**SOURCE MATERIAL**
>>>>
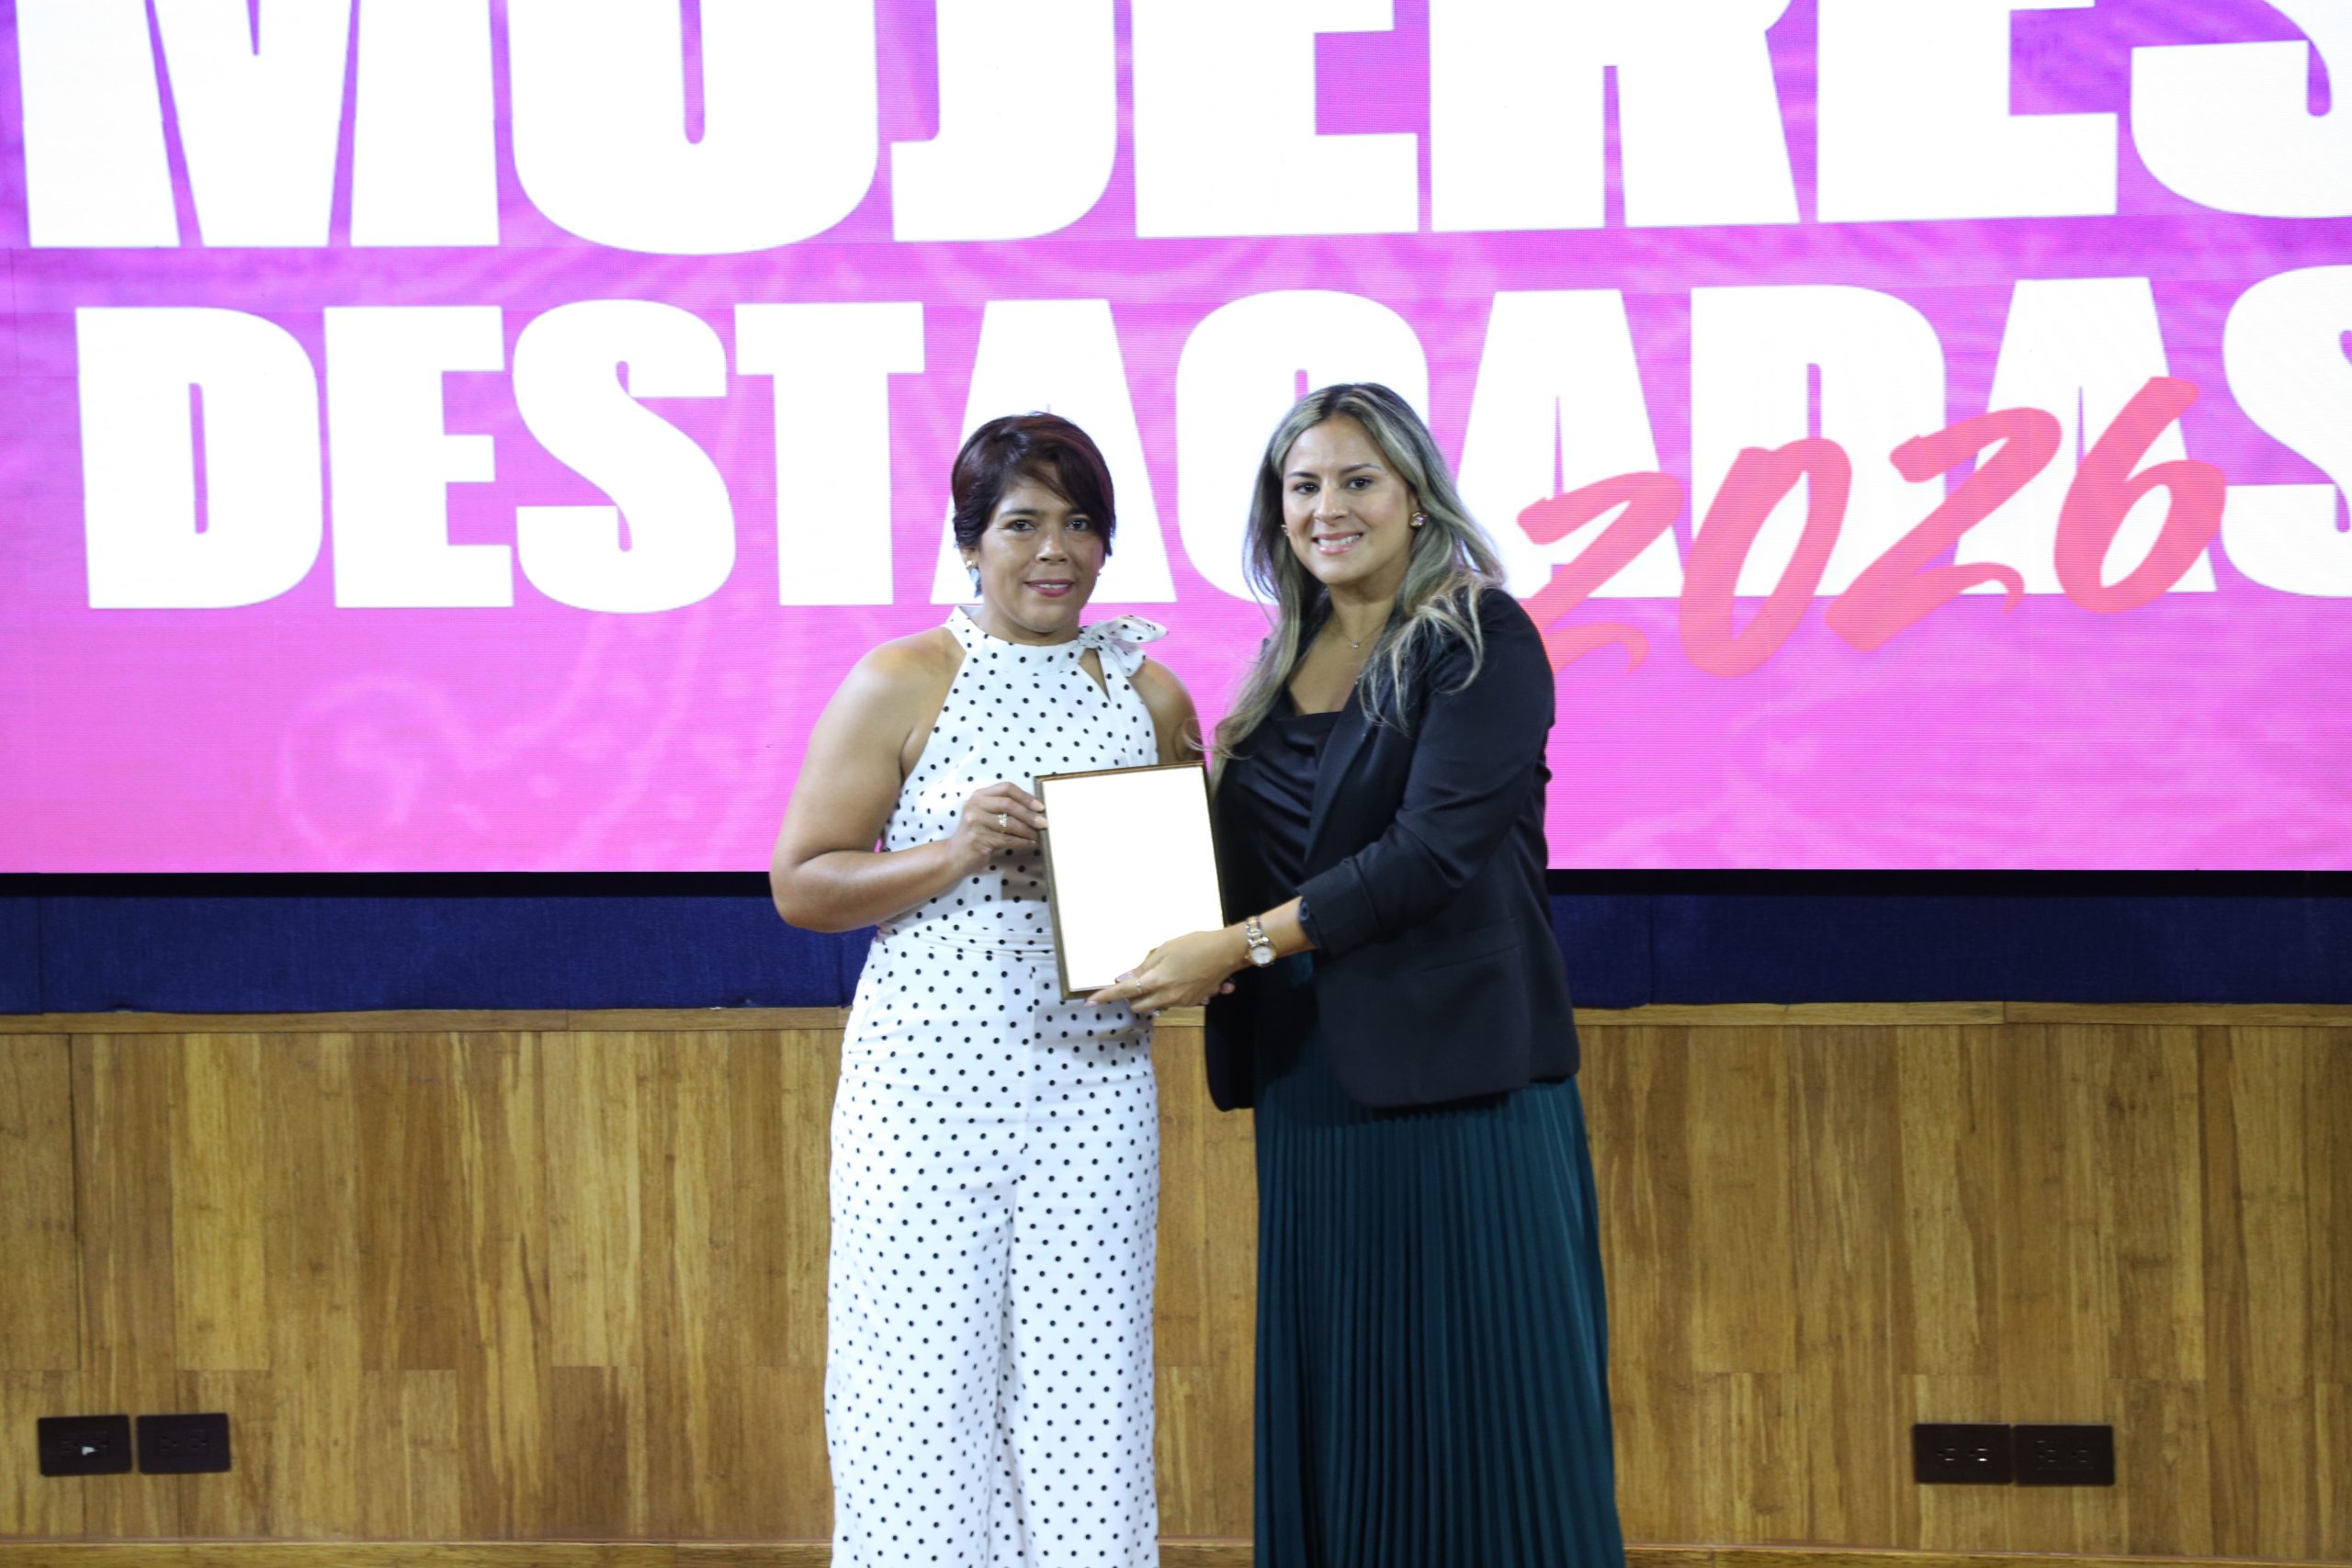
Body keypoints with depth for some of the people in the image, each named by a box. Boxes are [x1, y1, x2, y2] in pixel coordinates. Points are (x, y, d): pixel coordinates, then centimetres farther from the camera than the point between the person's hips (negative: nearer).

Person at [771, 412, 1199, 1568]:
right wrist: (952, 855, -16)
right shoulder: (904, 683, 0)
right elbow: (799, 883, -2)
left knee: (1084, 1383, 3)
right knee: (926, 1383, -3)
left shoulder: (1150, 696, 11)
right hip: (930, 1076, -3)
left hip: (1094, 1089, 3)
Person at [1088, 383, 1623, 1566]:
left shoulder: (1481, 641, -6)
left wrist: (1241, 946, -17)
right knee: (1335, 1411, 7)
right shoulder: (1287, 665, 15)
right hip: (1313, 1086, 7)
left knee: (1477, 1405, -3)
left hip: (1456, 1078, -6)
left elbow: (1433, 850, -16)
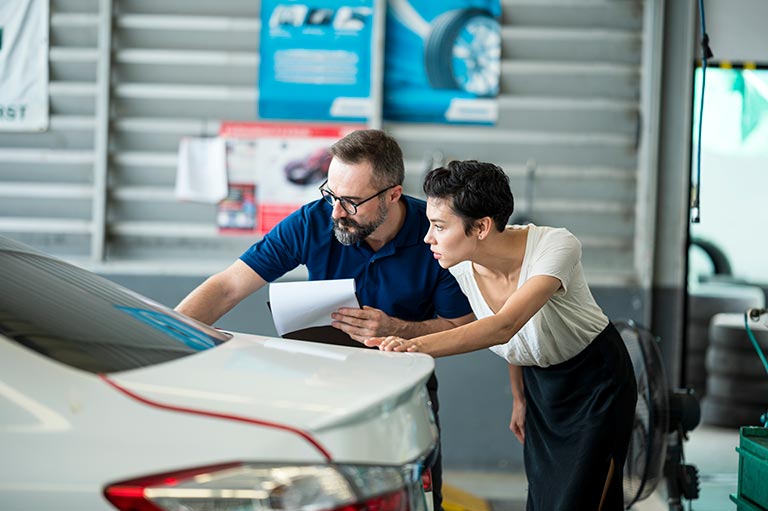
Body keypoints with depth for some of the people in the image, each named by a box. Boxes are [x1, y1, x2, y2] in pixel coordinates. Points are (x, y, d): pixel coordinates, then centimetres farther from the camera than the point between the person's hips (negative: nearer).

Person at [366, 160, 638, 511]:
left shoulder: (556, 246, -32)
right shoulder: (463, 268, -15)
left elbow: (505, 326, -45)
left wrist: (419, 346, -56)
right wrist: (519, 398, 14)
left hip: (598, 379, -5)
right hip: (540, 382, 5)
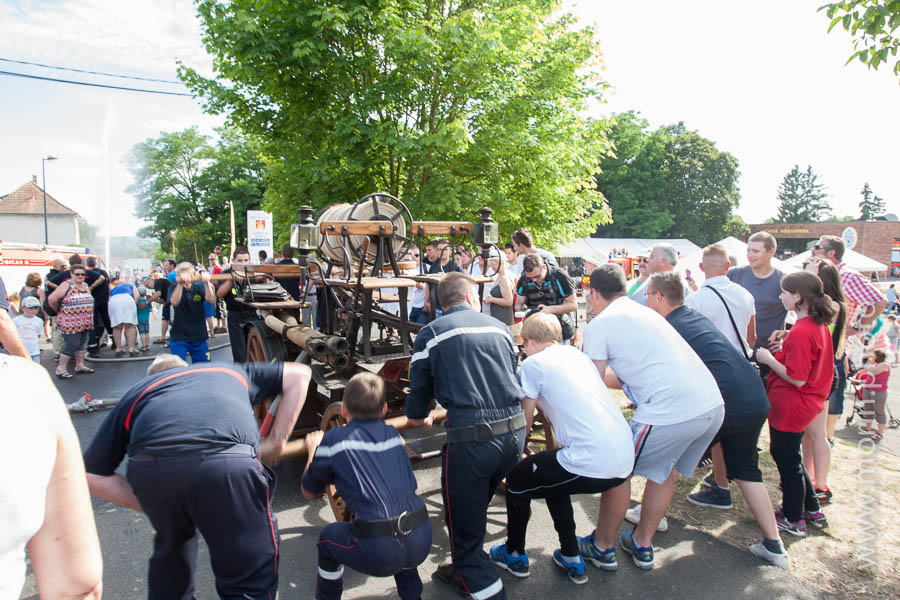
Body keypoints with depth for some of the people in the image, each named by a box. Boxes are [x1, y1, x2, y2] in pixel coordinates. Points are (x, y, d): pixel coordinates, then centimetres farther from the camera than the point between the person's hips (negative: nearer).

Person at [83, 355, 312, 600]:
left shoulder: (136, 393, 35)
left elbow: (93, 477, 27)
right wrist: (277, 440, 36)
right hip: (228, 462, -1)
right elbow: (298, 374, 39)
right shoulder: (226, 370, 39)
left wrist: (148, 504, 30)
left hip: (150, 469, 2)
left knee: (171, 547, 32)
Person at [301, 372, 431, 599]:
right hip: (421, 542, 4)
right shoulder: (393, 435, 13)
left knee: (328, 538, 24)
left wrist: (313, 450, 32)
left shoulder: (334, 440, 1)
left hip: (378, 555, -4)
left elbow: (309, 491, 15)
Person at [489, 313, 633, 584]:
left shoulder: (532, 364, 0)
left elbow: (523, 426, 4)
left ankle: (514, 555, 34)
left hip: (591, 464, -8)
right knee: (551, 480, 31)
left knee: (516, 480, 15)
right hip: (626, 457, 8)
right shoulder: (577, 354, 20)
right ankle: (603, 549, 39)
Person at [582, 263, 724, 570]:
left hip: (671, 413, -8)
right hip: (713, 405, 8)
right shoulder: (645, 312, 24)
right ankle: (642, 544, 42)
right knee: (666, 471, 26)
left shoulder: (598, 325, -1)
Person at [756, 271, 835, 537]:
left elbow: (797, 378, -26)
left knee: (787, 460, 6)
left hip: (791, 406, -9)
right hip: (809, 402, 9)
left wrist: (769, 359, -15)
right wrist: (782, 349, 6)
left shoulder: (800, 333, -26)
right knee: (786, 454, 23)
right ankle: (812, 509, 34)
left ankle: (793, 520, 21)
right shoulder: (820, 325, 5)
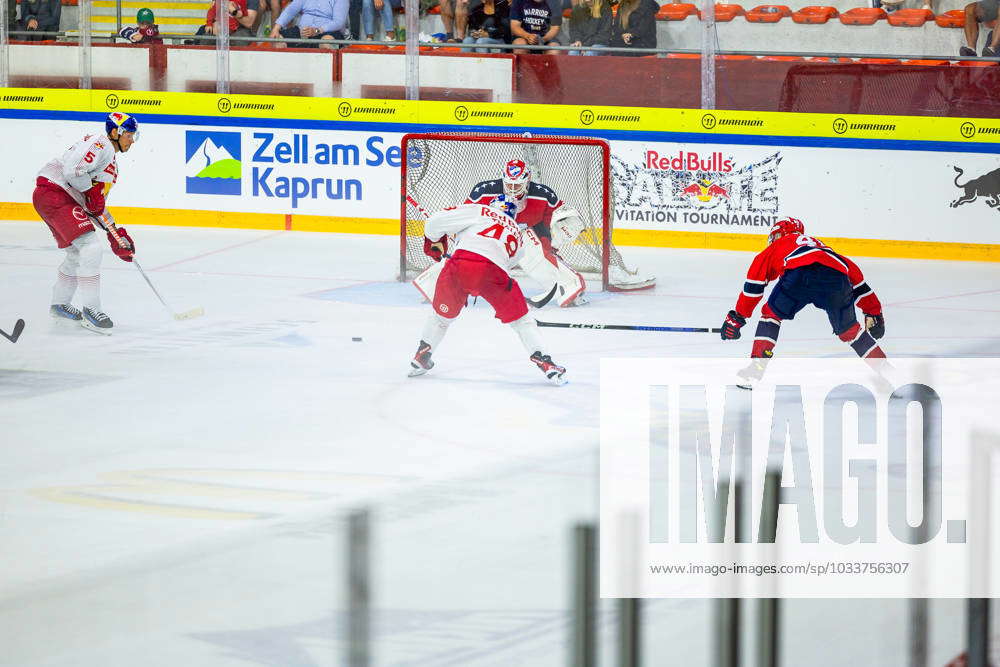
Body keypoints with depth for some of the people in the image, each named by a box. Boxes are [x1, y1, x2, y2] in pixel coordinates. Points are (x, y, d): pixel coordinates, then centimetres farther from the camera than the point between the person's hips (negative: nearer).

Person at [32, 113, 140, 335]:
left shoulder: (112, 165, 22)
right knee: (90, 247, -17)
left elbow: (98, 205, 24)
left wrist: (116, 233, 15)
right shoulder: (100, 145, -11)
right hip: (53, 192, -11)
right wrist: (91, 193, -14)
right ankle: (91, 310, -14)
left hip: (66, 199, 11)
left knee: (78, 254, 20)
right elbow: (73, 170, -25)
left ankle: (60, 304, 38)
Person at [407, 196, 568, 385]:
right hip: (493, 270, 0)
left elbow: (436, 222, 13)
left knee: (442, 315, 25)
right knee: (521, 320, 15)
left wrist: (434, 241, 33)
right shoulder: (516, 233, 33)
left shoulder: (478, 211, 22)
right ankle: (545, 363, 6)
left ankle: (420, 359, 31)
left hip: (459, 263, 0)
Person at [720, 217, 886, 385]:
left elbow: (754, 283, 25)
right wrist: (873, 311, 42)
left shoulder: (777, 246, 34)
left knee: (771, 314, 19)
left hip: (800, 273, -3)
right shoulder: (818, 243, 45)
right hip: (837, 276, 3)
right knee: (848, 330, 21)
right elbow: (854, 272, 39)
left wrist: (738, 316, 29)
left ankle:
<<<<
**DESCRIPTION OF THE TASK**
Extract every line of the items above verbatim, covering all of them, and omit the pictures from your output.

**PROBLEM SOLUTION**
Body keypoints with depth for some of the people in the image, each named by a box. Boxes are [x1, y1, x2, y2] in pixel coordinates. Points are (x, y, d): pixel coordinates, then centimetres farther from the camera than the point between the person's hips (negative: nearer).

Person at [771, 412, 1199, 1568]:
right wrist: (952, 855, -16)
right shoulder: (904, 683, 0)
right elbow: (799, 883, -2)
left knee: (1084, 1383, 3)
right knee: (926, 1383, -3)
left shoulder: (1150, 696, 11)
right hip: (930, 1076, -3)
left hip: (1094, 1089, 3)
Person at [1088, 383, 1623, 1566]:
left shoulder: (1481, 641, -6)
left wrist: (1241, 946, -17)
right knee: (1335, 1411, 7)
right shoulder: (1287, 665, 15)
right hip: (1313, 1086, 7)
left knee: (1477, 1405, -3)
left hip: (1456, 1078, -6)
left elbow: (1433, 850, -16)
Body keypoints with depth for some of the people in the image, each named by a box. Boxes are [x1, y1, x2, y2] in pixel coordinates. Points are (x, y, d): pixel coordinates, then centimetres farther from the camera than the point between the person's hips (negative: nearer).

Person at [366, 160, 638, 511]:
left shoulder: (556, 246, -32)
right shoulder: (463, 268, -15)
left elbow: (505, 326, -45)
left wrist: (419, 346, -56)
right wrist: (519, 398, 14)
left hip: (598, 379, -5)
right hip: (540, 382, 5)
Body keypoints with depth for some of the people in the image, each named by a box. Boxes are [x1, y1, x2, y2] in pixel coordinates. Points are (x, y, d): pixel coordinates, then centimetres farther from the camera than the point between the person's hips (negative: nearer).

Person at [83, 355, 312, 600]:
left shoulder: (136, 393, 35)
left elbow: (93, 477, 27)
right wrist: (277, 440, 36)
right hip: (228, 462, -1)
right elbow: (298, 374, 39)
right shoulder: (226, 370, 39)
left wrist: (148, 504, 30)
left hip: (150, 469, 2)
left knee: (171, 547, 32)
Person at [301, 372, 431, 599]:
right hip: (421, 542, 4)
right shoulder: (393, 435, 13)
left knee: (328, 538, 24)
left wrist: (313, 450, 32)
left shoulder: (334, 440, 1)
left hip: (378, 555, -4)
left elbow: (309, 491, 15)
Person at [489, 313, 633, 584]:
left shoulder: (532, 364, 0)
left elbow: (523, 426, 4)
left ankle: (514, 555, 34)
left hip: (591, 464, -8)
right knee: (551, 480, 31)
left knee: (516, 480, 15)
right hip: (626, 457, 8)
right shoulder: (577, 354, 20)
right ankle: (603, 549, 39)
Person at [582, 263, 724, 570]:
left hip: (671, 413, -8)
right hip: (713, 405, 8)
right shoulder: (645, 312, 24)
right ankle: (642, 544, 42)
right knee: (666, 471, 26)
left shoulder: (598, 325, -1)
Person at [756, 271, 835, 537]:
left elbow: (797, 378, -26)
left knee: (787, 460, 6)
left hip: (791, 406, -9)
right hip: (809, 402, 9)
left wrist: (769, 359, -15)
right wrist: (782, 349, 6)
left shoulder: (800, 333, -26)
right knee: (786, 454, 23)
right ankle: (812, 509, 34)
left ankle: (793, 520, 21)
right shoulder: (820, 325, 5)
Body keypoints with depth for some of the people in the image, each named by a box. Boxes are [x1, y1, x2, y2] in pixel coordinates. Points are (x, y, d): pixel coordinates, then centimetres farther from the camera than the point between the person's hips (negative: nearer).

Person at [32, 113, 140, 335]:
left shoulder: (112, 165, 22)
right knee: (90, 247, -17)
left elbow: (98, 205, 24)
left wrist: (116, 233, 15)
right shoulder: (100, 145, -11)
right hip: (53, 192, -11)
right wrist: (91, 193, -14)
right ankle: (91, 310, -14)
left hip: (66, 199, 11)
left knee: (78, 254, 20)
right elbow: (73, 170, -25)
left ankle: (60, 304, 38)
Person at [407, 196, 568, 385]:
right hip: (493, 270, 0)
left elbow: (436, 222, 13)
left knee: (442, 315, 25)
right knee: (521, 320, 15)
left wrist: (434, 241, 33)
right shoulder: (516, 233, 33)
left shoulder: (478, 211, 22)
right ankle: (545, 363, 6)
left ankle: (420, 359, 31)
left hip: (459, 263, 0)
Person at [720, 217, 886, 385]:
left elbow: (754, 283, 25)
right wrist: (873, 311, 42)
left shoulder: (777, 246, 34)
left knee: (771, 314, 19)
left hip: (800, 273, -3)
right shoulder: (818, 243, 45)
right hip: (837, 276, 3)
right knee: (848, 330, 21)
right elbow: (854, 272, 39)
left wrist: (738, 316, 29)
left ankle:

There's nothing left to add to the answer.